» **Brano proposto**
┄┄┄┄┄┄

Gianfranco Bettin e Marco Paolini alla Corte con "Numero primo - Studio per un nuovo Album"

Sul filo della memoria, Paolini recupera il protagonista dei suoi Album, “biografia collettiva” degli ultimi trent’anni, e racconta di un padre e di un figlio in viaggio nel Nord Est italiano, tra le nevrosi della modernità, l’invadenza della tecnologia e alcuni scenari fantascientifici.

Con Numero primo, Marco Paolini apre una nuova stagione degli Album, ai quali ha affidato tra il 1987 e il 2003 alcuni dei suoi primi spettacoli in cui coniugava sul palcoscenico l’autobiografia e il ritratto generazionale. Più ancora di ieri, quando gli Album raccontavano soprattutto storie d’iniziazione, questo nuovo spettacolo dell’età matura tende però a parlare in modo diretto di oggi, della realtà attuale, drammaticamente “alle prese con una pervasiva rivoluzione tecnologica”.

Numero primo racconta di un futuro probabile, fatto di cose, di bestie e di umani rimescolati insieme come si fa con le carte prima di giocare. Il titolo fa riferimento al soprannome del protagonista, figlio di Ettore e di madre incerta, protagonista di una storia ambientata in un prossimo futuro e per questo confinante con la fantascienza. Esiste una tradizione di fantascienza in letteratura e nel cinema, ma a teatro non è molto diffusa. Marco Paolini e Gianfranco Bettin, coautori di questo lavoro, sono partiti da alcune domande, di cui la prima è: “Qual è il rapporto di ciascuno di noi con l’evoluzione delle tecnologie?”.

┄┄┄┄┄┄

» **Materiale di partenza**
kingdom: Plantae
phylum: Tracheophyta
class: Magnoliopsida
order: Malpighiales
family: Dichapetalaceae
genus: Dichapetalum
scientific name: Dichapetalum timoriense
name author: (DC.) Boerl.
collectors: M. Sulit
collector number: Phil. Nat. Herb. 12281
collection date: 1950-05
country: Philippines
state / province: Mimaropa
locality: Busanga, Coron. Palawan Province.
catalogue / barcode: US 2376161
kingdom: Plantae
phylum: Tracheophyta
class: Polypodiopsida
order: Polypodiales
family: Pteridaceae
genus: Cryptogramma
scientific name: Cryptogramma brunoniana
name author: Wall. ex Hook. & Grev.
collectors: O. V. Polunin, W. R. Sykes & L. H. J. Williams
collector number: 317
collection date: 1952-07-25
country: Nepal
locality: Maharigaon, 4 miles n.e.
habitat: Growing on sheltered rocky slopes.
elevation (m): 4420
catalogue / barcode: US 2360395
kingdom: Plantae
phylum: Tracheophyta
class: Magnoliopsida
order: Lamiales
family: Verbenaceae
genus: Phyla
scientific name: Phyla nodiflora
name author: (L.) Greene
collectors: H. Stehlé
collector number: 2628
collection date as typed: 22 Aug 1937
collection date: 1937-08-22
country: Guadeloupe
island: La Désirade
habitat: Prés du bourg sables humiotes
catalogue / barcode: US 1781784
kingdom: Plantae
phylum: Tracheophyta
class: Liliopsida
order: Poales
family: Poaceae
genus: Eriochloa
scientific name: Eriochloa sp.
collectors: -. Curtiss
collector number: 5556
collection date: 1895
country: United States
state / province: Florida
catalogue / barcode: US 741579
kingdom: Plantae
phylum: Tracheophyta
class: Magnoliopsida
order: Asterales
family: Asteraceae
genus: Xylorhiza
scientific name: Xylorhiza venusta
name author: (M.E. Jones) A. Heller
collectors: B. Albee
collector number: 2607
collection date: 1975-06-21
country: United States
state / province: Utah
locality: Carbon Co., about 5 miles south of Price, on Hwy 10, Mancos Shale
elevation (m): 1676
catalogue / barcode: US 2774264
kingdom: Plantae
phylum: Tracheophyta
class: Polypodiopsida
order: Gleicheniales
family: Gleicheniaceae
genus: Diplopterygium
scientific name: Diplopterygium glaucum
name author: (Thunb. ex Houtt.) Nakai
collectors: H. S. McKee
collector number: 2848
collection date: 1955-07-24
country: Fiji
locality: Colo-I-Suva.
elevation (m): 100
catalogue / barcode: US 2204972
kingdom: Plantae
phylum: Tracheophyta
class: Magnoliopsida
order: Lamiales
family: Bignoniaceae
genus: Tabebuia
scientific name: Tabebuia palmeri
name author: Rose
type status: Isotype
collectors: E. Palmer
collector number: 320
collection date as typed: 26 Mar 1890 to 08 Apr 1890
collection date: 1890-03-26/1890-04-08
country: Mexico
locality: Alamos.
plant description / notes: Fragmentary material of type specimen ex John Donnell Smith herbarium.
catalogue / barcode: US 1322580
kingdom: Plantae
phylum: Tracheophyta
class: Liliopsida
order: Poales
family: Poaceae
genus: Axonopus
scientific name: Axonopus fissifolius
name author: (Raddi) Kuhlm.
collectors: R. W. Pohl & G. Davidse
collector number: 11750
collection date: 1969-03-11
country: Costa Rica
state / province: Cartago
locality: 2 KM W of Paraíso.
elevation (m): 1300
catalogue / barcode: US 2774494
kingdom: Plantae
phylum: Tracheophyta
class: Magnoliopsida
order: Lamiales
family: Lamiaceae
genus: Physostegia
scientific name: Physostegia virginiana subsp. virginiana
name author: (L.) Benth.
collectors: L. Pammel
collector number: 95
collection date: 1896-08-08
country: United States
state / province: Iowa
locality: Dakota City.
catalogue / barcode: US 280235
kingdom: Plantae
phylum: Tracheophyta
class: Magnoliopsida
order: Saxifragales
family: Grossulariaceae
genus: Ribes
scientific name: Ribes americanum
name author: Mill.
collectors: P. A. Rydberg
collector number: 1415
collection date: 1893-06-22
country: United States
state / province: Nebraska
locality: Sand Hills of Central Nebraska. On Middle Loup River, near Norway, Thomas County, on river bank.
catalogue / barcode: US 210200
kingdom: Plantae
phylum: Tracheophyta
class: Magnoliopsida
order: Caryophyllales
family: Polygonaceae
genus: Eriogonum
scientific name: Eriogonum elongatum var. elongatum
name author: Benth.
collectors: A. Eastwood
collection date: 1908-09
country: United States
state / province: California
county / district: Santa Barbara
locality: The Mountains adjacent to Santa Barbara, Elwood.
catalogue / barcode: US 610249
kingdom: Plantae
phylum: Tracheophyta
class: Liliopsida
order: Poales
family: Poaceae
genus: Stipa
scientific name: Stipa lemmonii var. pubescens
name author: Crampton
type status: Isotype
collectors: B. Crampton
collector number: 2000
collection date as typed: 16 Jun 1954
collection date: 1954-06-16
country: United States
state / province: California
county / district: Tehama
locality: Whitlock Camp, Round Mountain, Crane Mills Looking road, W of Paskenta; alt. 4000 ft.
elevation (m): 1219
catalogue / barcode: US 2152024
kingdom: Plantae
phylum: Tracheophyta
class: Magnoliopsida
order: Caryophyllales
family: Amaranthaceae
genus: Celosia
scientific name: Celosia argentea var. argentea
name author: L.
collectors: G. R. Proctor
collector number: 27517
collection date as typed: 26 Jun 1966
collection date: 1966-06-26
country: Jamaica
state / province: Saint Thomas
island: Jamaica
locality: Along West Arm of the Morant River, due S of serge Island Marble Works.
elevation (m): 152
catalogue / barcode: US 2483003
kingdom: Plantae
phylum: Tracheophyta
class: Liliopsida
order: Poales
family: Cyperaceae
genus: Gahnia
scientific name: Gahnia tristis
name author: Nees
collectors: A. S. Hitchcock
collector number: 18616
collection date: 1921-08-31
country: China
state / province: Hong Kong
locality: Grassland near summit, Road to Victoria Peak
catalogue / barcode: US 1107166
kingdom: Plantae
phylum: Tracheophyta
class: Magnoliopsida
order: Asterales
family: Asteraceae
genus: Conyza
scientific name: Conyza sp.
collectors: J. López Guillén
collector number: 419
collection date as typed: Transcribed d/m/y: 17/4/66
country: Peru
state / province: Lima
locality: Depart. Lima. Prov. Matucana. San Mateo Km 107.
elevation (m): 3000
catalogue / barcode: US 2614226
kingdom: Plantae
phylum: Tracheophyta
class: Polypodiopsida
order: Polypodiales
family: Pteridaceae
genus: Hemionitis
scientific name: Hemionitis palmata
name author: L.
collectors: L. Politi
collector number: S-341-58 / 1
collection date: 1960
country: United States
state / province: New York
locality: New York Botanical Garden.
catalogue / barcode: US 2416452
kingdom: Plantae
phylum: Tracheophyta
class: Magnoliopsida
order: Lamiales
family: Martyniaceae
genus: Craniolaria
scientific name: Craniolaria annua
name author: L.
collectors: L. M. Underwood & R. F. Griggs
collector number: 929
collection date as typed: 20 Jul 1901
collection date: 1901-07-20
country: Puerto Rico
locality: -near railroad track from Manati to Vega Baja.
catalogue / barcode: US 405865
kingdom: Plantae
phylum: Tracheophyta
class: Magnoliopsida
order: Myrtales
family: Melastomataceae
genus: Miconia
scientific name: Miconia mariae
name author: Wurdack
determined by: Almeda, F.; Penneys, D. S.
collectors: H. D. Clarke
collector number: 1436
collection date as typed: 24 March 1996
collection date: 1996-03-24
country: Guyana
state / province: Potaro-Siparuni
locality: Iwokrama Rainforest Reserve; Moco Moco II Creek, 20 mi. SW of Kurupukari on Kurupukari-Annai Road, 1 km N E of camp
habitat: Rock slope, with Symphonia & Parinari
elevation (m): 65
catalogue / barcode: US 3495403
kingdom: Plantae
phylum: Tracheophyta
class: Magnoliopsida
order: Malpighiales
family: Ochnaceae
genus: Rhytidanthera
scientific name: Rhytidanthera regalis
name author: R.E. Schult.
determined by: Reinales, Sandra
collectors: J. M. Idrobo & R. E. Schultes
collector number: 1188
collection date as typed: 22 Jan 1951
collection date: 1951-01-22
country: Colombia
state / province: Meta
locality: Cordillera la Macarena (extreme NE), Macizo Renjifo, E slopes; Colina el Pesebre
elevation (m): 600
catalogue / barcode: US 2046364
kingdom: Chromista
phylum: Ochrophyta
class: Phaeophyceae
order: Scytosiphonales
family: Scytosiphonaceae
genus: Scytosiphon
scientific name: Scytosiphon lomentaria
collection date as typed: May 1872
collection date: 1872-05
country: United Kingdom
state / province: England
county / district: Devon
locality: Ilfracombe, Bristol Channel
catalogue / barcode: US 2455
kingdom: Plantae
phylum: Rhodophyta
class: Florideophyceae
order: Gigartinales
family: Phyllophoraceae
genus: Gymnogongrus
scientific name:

┄┄┄┄┄┄

» **Serie di esercizi**
(1) Secondo il brano su Numero primo, di quali elementi è fatto il futuro probabile, rimescolati come le carte prima di giocare? Elencali tutti.
(2) Copia dal brano su Numero primo il passo che si apre con le parole contenenti "Sul filo della" e si chiude con "alcuni scenari fantascientifici.".
(3) Per favore, indica se ciascuna affermazione concorda con il brano su Numero primo, rispondendo sì o no e citando le parole decisive del brano. (a) Paolini ha affidato agli Album alcuni suoi spettacoli tra il 1987 e il 2003. (b) La fantascienza è molto diffusa a teatro. (c) Paolini e Bettin sono coautori del lavoro.

» **Esercizi risolti**
(1) cose, bestie, umani

(2)
Sul filo della memoria, Paolini recupera il protagonista dei suoi Album, “biografia collettiva” degli ultimi trent’anni, e racconta di un padre e di un figlio in viaggio nel Nord Est italiano, tra le nevrosi della modernità, l’invadenza della tecnologia e alcuni scenari fantascientifici.

(3)
(a) Sì: "ai quali ha affidato tra il 1987 e il 2003 alcuni dei suoi primi spettacoli"
(b) No: "ma a teatro non è molto diffusa"
(c) Sì: "Marco Paolini e Gianfranco Bettin, coautori di questo lavoro"